> [PAGE TEXT]
★ ★ ★ ★

According to still other embodiments, the vessel 10 may have an axial length V _L along a central vertical axis of the vessel 10. For example, the axial length V _L of the vessel 10 may be no greater than about 40 mm, such as, no greater than about 30 mm or no greater than about 20 mm or no greater than about 15 mm or no greater than about 10 mm or even no greater than about 7 mm. According to yet other embodiments, the axial length V _L of the vessel 10 may be at least about 5 mm, such as, at least about 10 mm or at least about 15 mm or at least about 20 mm or at least about 30 mm or even at least about 40 mm. It will be appreciated that the axial length V _L of the vessel 10 may be within a range between any of the values noted above. It will be further appreciated that the axial length V _L of the vessel 10 may be any value between any of the values noted above.

★ ★ ★ ★

> [RECORDS SUPPLIED]
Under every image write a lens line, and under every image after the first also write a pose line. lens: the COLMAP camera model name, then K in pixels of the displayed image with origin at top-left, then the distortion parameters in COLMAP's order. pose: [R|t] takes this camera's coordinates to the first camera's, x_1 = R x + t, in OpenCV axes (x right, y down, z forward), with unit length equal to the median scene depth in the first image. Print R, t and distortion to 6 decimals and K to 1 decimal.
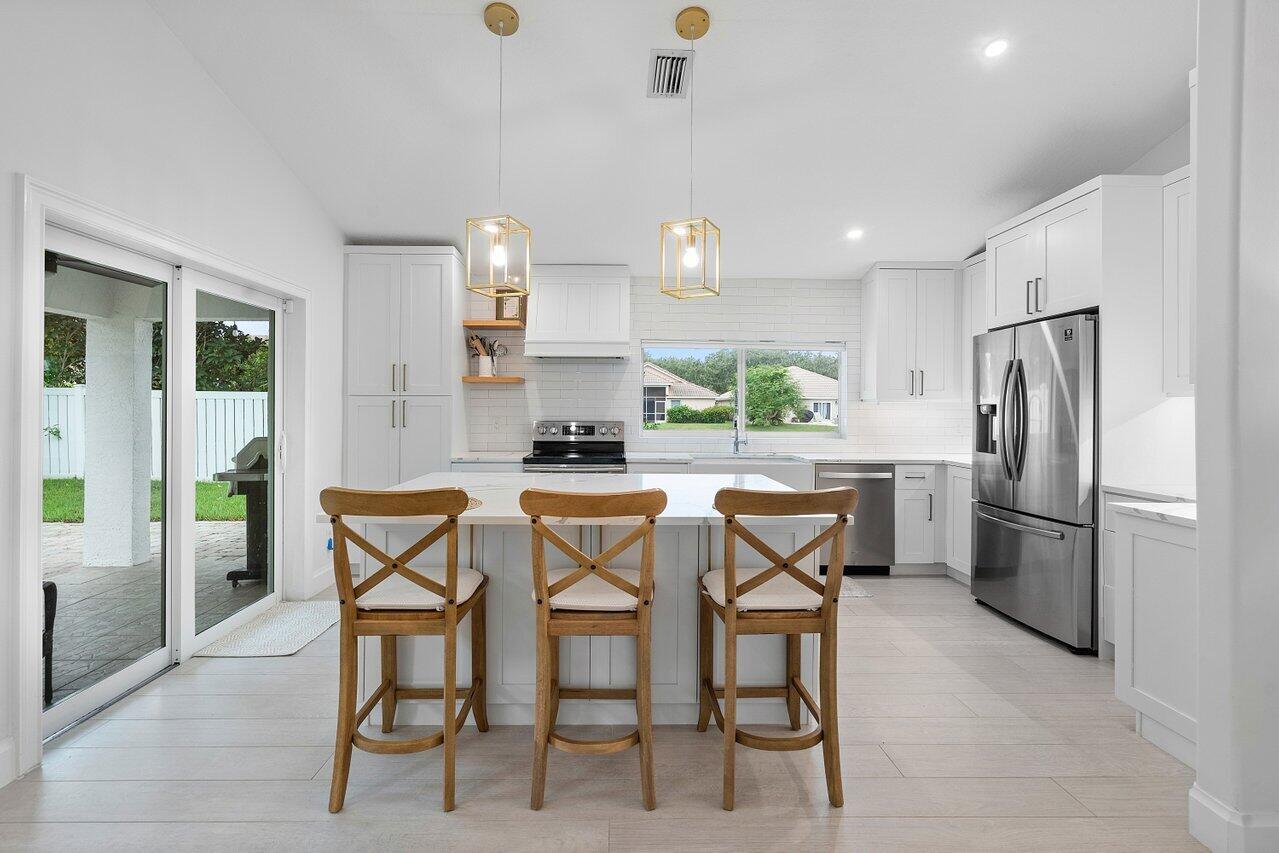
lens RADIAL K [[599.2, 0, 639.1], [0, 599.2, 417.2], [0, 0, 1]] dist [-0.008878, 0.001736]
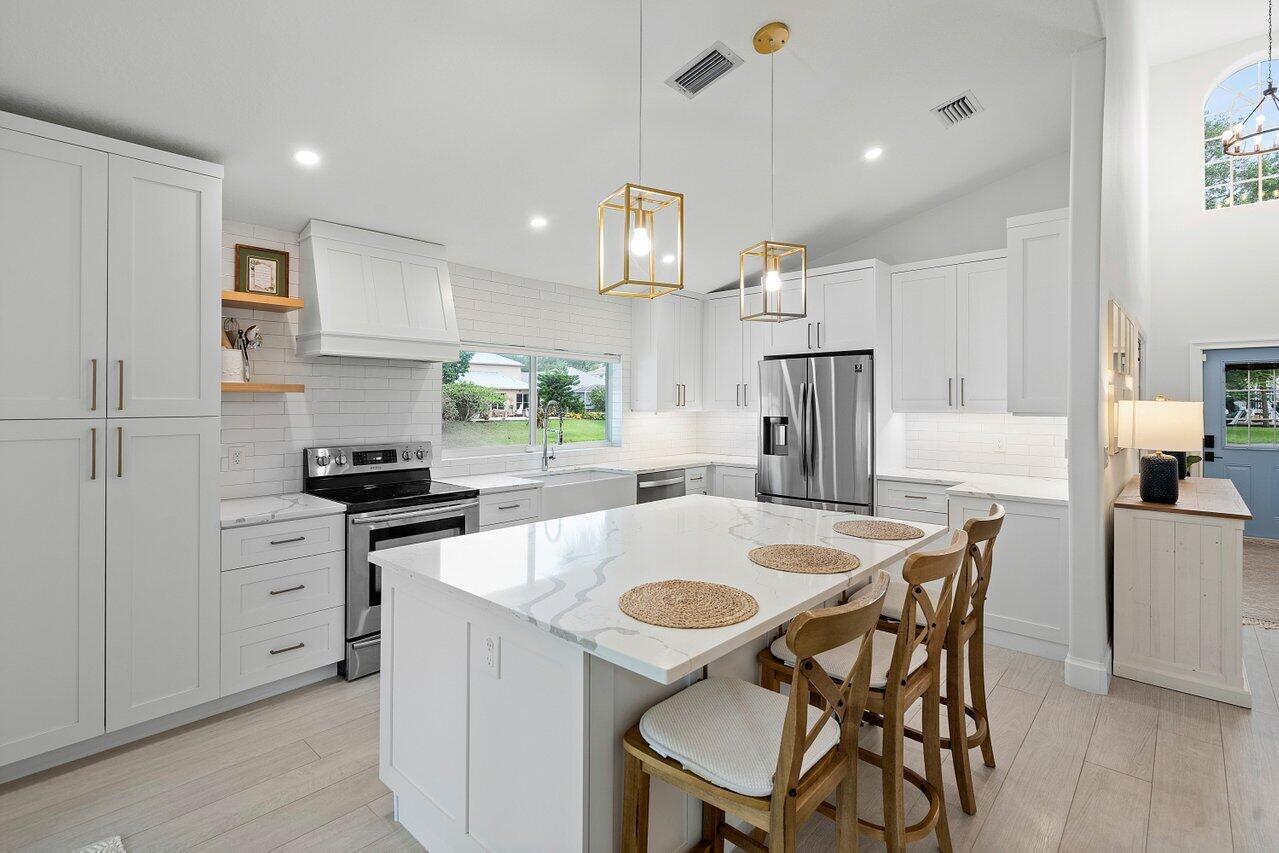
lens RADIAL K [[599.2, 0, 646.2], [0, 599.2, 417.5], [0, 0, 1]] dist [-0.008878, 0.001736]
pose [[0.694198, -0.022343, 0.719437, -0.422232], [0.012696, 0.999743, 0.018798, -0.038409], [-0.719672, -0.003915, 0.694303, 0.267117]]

★ ★ ★ ★

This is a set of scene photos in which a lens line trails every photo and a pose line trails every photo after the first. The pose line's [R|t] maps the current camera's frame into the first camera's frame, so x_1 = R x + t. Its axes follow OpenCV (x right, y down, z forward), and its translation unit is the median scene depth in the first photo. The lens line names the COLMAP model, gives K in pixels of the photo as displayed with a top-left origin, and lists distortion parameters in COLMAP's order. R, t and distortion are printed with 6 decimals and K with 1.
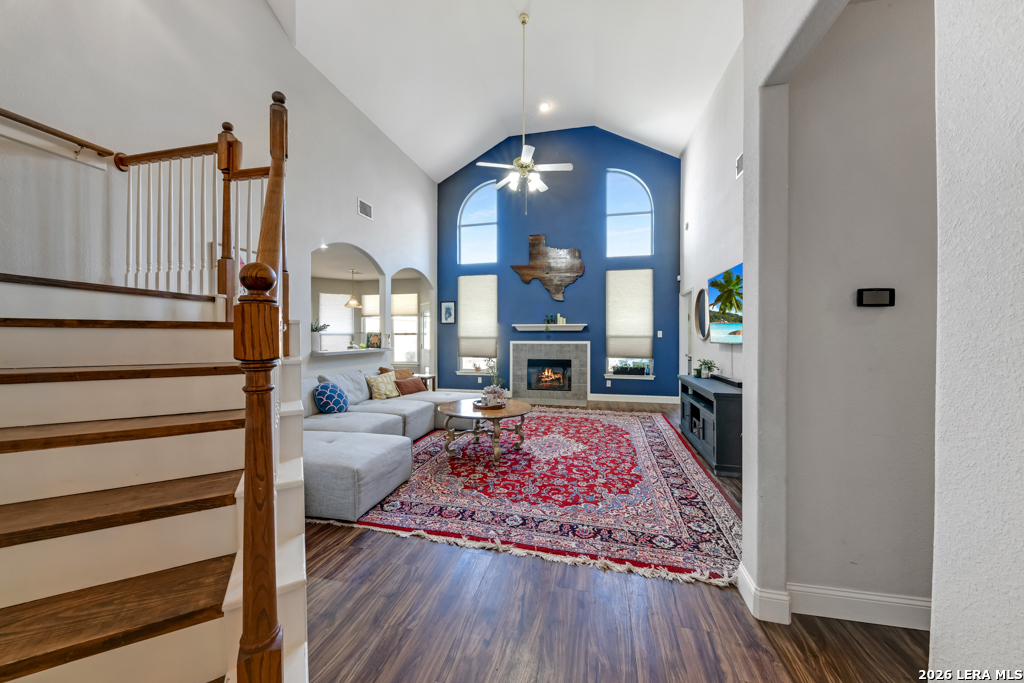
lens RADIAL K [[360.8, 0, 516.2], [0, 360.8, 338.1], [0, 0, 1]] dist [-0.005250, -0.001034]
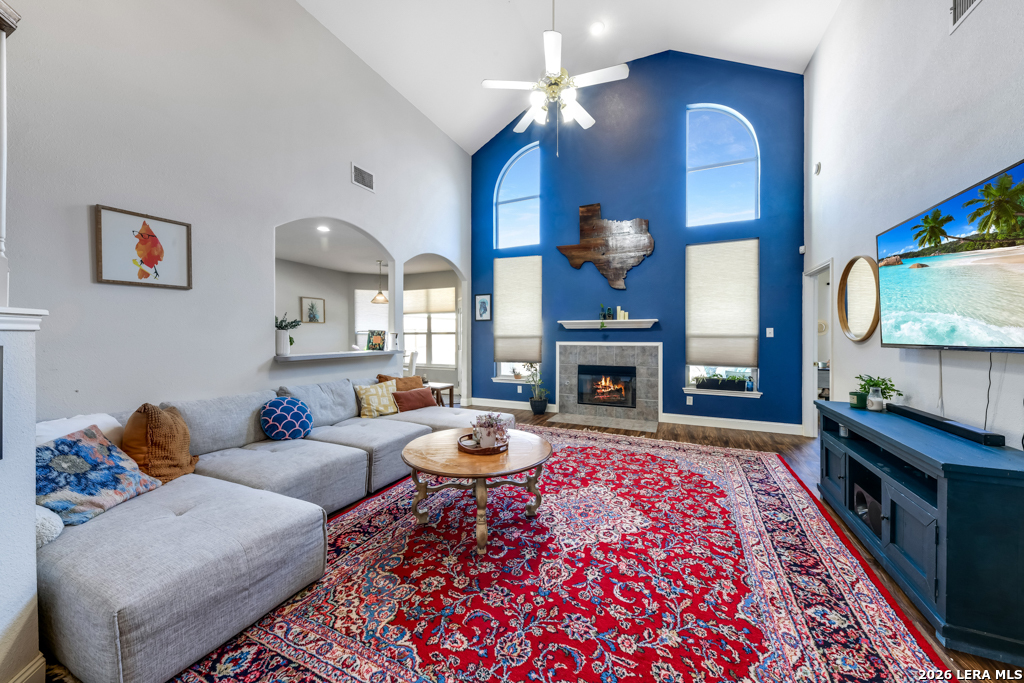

★ ★ ★ ★

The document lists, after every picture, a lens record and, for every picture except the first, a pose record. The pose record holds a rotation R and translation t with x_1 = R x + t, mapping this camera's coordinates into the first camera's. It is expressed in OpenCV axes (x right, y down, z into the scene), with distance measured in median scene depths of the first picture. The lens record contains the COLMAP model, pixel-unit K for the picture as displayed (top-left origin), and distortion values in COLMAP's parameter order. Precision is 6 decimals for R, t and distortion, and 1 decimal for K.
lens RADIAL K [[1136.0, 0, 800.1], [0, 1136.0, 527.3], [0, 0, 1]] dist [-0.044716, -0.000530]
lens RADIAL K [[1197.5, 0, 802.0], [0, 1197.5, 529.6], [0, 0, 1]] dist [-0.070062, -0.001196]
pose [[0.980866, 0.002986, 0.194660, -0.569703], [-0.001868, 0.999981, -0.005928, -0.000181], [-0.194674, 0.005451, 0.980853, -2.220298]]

★ ★ ★ ★

> [WHAT IS BEING ASKED] Set down the passage above on the vessel's axial length in full, word for word.

> [RESPONSE BOX]
According to still other embodiments, the vessel 10 may have an axial length V _L along a central vertical axis of the vessel 10. For example, the axial length V _L of the vessel 10 may be no greater than about 40 mm, such as, no greater than about 30 mm or no greater than about 20 mm or no greater than about 15 mm or no greater than about 10 mm or even no greater than about 7 mm. According to yet other embodiments, the axial length V _L of the vessel 10 may be at least about 5 mm, such as, at least about 10 mm or at least about 15 mm or at least about 20 mm or at least about 30 mm or even at least about 40 mm. It will be appreciated that the axial length V _L of the vessel 10 may be within a range between any of the values noted above. It will be further appreciated that the axial length V _L of the vessel 10 may be any value between any of the values noted above.